DmitriKozlowsky Posted May 31, 2020 Posted May 31, 2020 When in hover or near hover (10 knt fwd speed), why does Harrier lean so much in direction of stick deflection. Isn't RCS becomes primary control, instead of flight surfaces in that regime? Stick fwd (firing rear facing RCS puffer) for fwd flight. Stick bkw (firing front facing puffer) to slow down Stick right (firing left puffer) for right displacement Stick left (firing right puffer) for left displacement Pedals for nose perihuete. But right now stick to side starts leaning the aircraft as in airborne flight, and keeps on increasing bank angle. Stick fwd/back increases or decreases pitch , like in airborne flight.
Ramsay Posted May 31, 2020 Posted May 31, 2020 (edited) The "puffers" control pitch, roll and yaw of the airframe, if the supporting column of "hover" air is tilted the aircraft drifts right, left, aft or forward. The RCS "puffers" don't directly cause the translation i.e. thrust forward, aft, etc. Edited May 31, 2020 by Ramsay i9 9900K @4.8GHz, 64GB DDR4, RTX4070 12GB, 1+2TB NVMe, 6+4TB HD, 4+1TB SSD, Winwing Orion 2 F-15EX Throttle + F-16EX Stick, TPR Pedals, TIR5, Win 11 Pro x64, Odyssey G93SC 5120X1440
Marsvinet Posted May 31, 2020 Posted May 31, 2020 What Ramsay said. I think you are comparing the Harriers RCS with the RCS on spacecraft. For space, it would work the way you described. But the Harrier functions more like a helicopter, where you shift where the main thrust is pointing to move, instead of actually moving the craft with the RCS.
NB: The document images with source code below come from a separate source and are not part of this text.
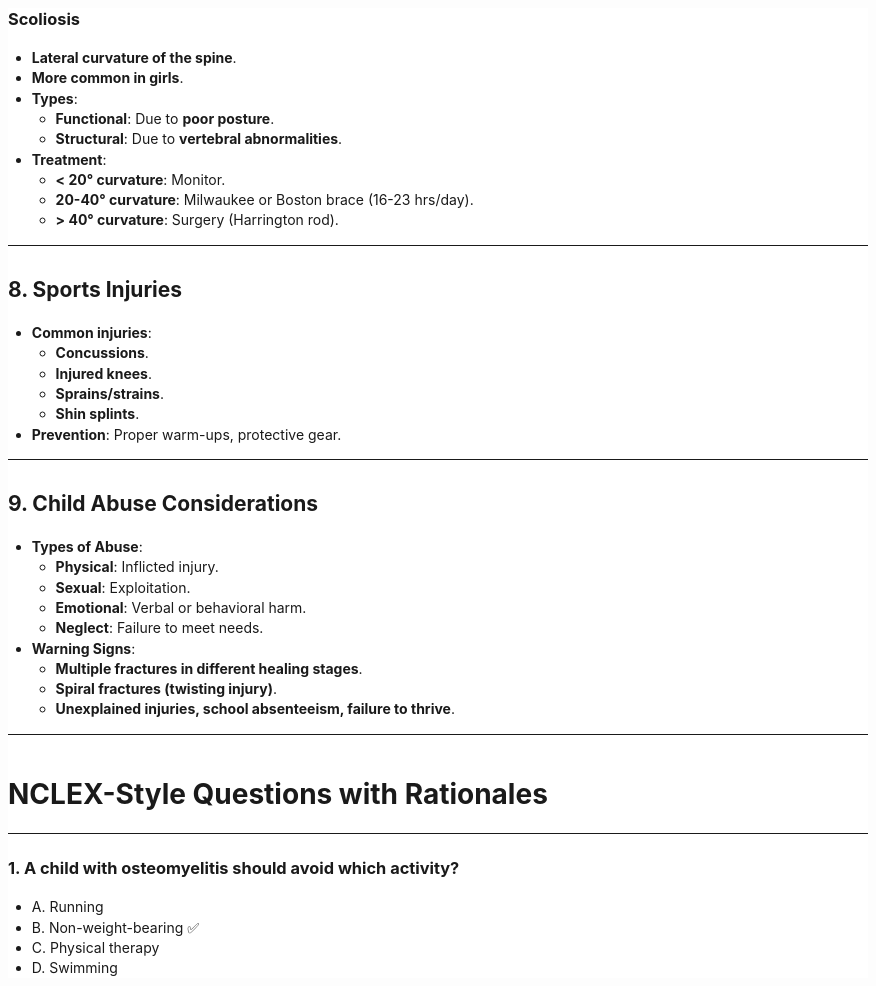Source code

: ### **Scoliosis**

- **Lateral curvature of the spine**.
- **More common in girls**.
- **Types**:
    - **Functional**: Due to **poor posture**.
    - **Structural**: Due to **vertebral abnormalities**.
- **Treatment**:
    - **< 20° curvature**: Monitor.
    - **20-40° curvature**: Milwaukee or Boston brace (16-23 hrs/day).
    - **> 40° curvature**: Surgery (Harrington rod).

---

## **8. Sports Injuries**

- **Common injuries**:
    - **Concussions**.
    - **Injured knees**.
    - **Sprains/strains**.
    - **Shin splints**.
- **Prevention**: Proper warm-ups, protective gear.

---

## **9. Child Abuse Considerations**

- **Types of Abuse**:
    - **Physical**: Inflicted injury.
    - **Sexual**: Exploitation.
    - **Emotional**: Verbal or behavioral harm.
    - **Neglect**: Failure to meet needs.
- **Warning Signs**:
    - **Multiple fractures in different healing stages**.
    - **Spiral fractures (twisting injury)**.
    - **Unexplained injuries, school absenteeism, failure to thrive**.

---

# **NCLEX-Style Questions with Rationales**

---

### **1. A child with osteomyelitis should avoid which activity?**

- A. Running
- B. Non-weight-bearing ✅
- C. Physical therapy
- D. Swimming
Fri13 Posted May 31, 2020 Posted May 31, 2020 As well already explained, the harrier is balanced on your main thrust, and you move by tilting aircraft to get that thrust move you to tilted direction. And everytime you use RCS to balance, that is away from you main thrust so you need to compensate for loss of altitude. i7-8700k, 32GB 2666Mhz DDR4, 2x 2080S SLI 8GB, Oculus Rift S. i7-8700k, 16GB 2666Mhz DDR4, 1080Ti 11GB, 27" 4K, 65" HDR 4K.
DmitriKozlowsky Posted May 31, 2020 Author Posted May 31, 2020 OK thank you. My observation, relevant only to DCS Harrier, is that I have far more control, and how I trained myself, is to keep aircraft attitude steady at 5 deg nose pitch while gently working nozzle angle (mapped to rotary axis on X56 HOTAS) to hold aircraft at in stable fwd flight with creeping speed. Typically around 5-10 knots for confined area landing, or comfortable 50 knots approach for runway, parking area, road, linear clear flat terrain. But that is not real world technique. RW is nozzle angle is placed to 84 deg. down, and use of puffer jets to control aircraft attitude and velocity vector. This I find difficult as PIO developes, or aircraft assuming attitude tha makes no sense aerodynamically. Perhaps that is just an illusion from cockpit POV. But I have had missed approach final, to deck or parking area recovery, where my aircraft is banked at 10-15 deg, with nose up, yet the aircraft is moving or even accelerating in opposite direction, or hovering still at an angle, or not slowing down despite stick deflection with constant 84 degree nozzle down. What works for me is keep aircraft at 5 degree pitch,wings level, nose into wind, for two point landing on simultaneous T/D of main and nose gear, while gently altering nozzle. In real Harrier that would aviator to take hand of throttle, which is bad. My HOTAS allows me do keep my hand on throttle and nozzle angle. I suppose that can be viewed as better control then real thing. But Boeing and McDonnel Douglas, and BAE never developed such control for Harrier, thus there is probably a reason not to.